Along with the World Economic Forum (WEF), Deloitte has identified a series of privacy-enhancing techniques (PETs) that have the potential to eliminate the privacy risks of sharing data and “allow institutions, customers, and regulators to analyse and share insights from data without distributing the underlying data itself”. These techniques are:
- Differential privacy, which adds noise to analytical systems to prevent the inputs from being reverse-engineered;
- Federated analysis, whereby parties share the insights from their analyses without sharing the data itself;
- Homomorphic encryption, through which data is encrypted before it is shared, such that it can still be analysed but not decoded into the original information;
- Zero-knowledge proofs, whereby users can prove their knowledge of a value without revealing the value itself;
- Secure multiparty computation, in which data analysis is spread across multiple parties such that no individual party can see the complete set of inputs.

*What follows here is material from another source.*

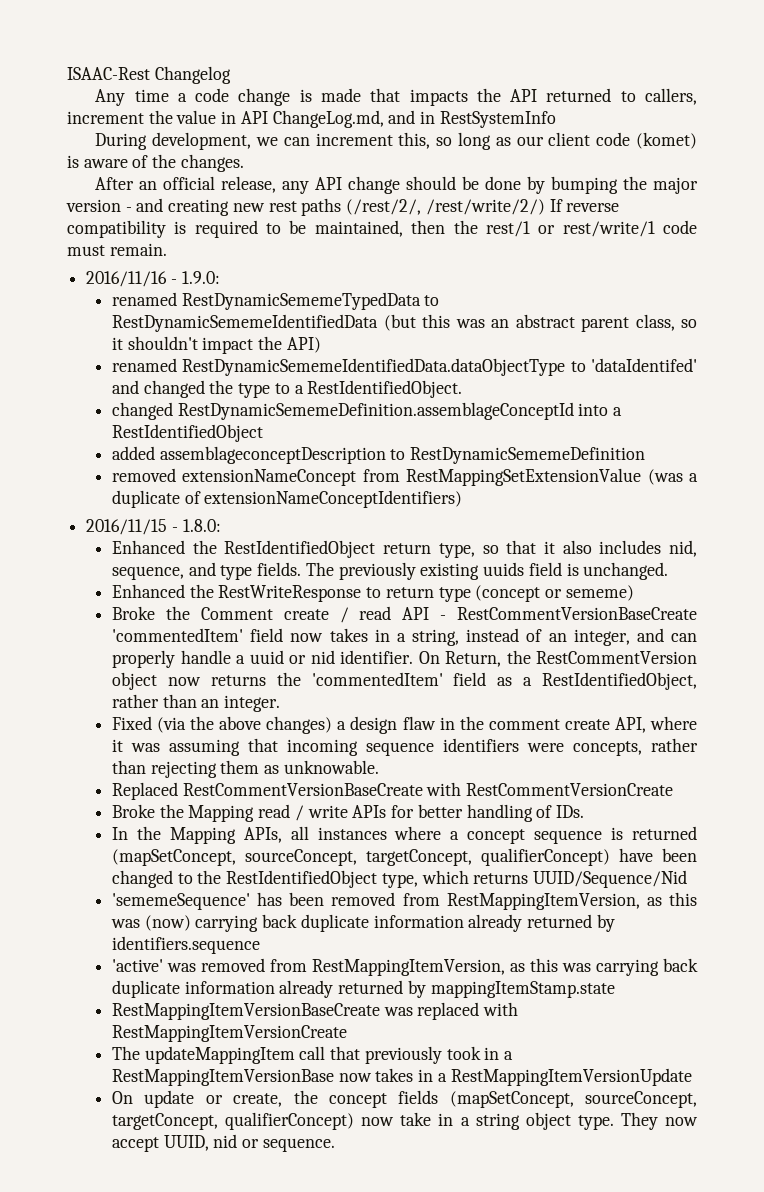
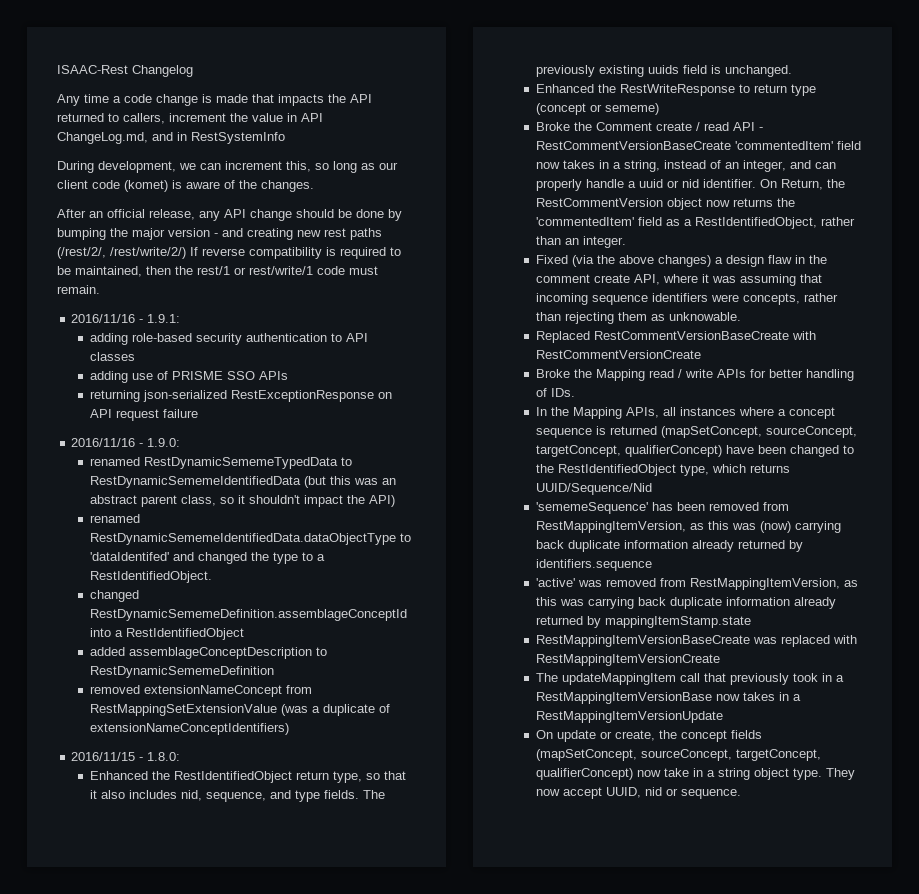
(167, 249) none -> [71,314,181,323] [89,333,368,345] [89,352,135,361] [89,371,288,383] [89,390,392,402] [89,409,198,421] // 2016/11/16 - 1.9.1: // adding role-based security authentication to API classes // adding use of PRISME SSO APIs // returning json-serialized RestExceptionResponse on API request failure
[159,446,386,464] assemblageconceptDescription -> [128,647,312,659] assemblageConceptDescription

It’s not only at the corporate level that the need for better data-sharing capabilities has become important. Intergovernmental data sharing can be crucial in developing harmonised global solutions and generating value for the public, particularly during times of crisis, such as the ongoing COVID-19 pandemic. Ultimately, this could enable a wholly new method of public service, which would utilise both the power of data sharing at the back-end and the capability to simplify the transaction process at the front-end through digitalisation.
But intergovernmental data sharing is far from being adopted on a widespread basis, according to the recent report “Silo Busting: The Challenges and Success Factors for Sharing Intergovernmental Data”, which was published in December 2020 by IBM Center for the Business of Government and Jane Wiseman from the Ash Center for Democratic Governance and Innovation at the Harvard Kennedy School. “The COVID-19 pandemic has clearly demonstrated the importance and value of being able to share data quickly between levels of government,” IBM’s executive director, Daniel J. Chenok, and general manager, Timothy Paydos, stated in the report. “Even with the stumbles that have occurred in standing up a national system for sharing pandemic-related health data, it has been far more successful than previous efforts to share data between levels of government—or across government agencies at the same level.”
The report also highlights the work of the Commonwealth of Virginia, which was able to quickly provide a COVID-19 dashboard as a result of creating a data-sharing platform that integrated public safety, public health and other data in response to its opioid crisis, as well as Allegheny County in Pennsylvania, which built a data warehouse to prioritise service delivery where most needed. “Individual level data has led to development of risk modelling tools for child welfare and for homeless service delivery,” the report noted.
As such solutions demonstrate, data-sharing problems can’t be solved by a single stakeholder alone. It will require community-wide and industry-wide solutions and collaboration among governments to encourage widespread sharing across organisational and geographical boundaries. Ultimately, working together will make the biggest difference in addressing individual stakeholder needs and preferences and ensure that ethics, privacy and regulatory concerns are suitably addressed.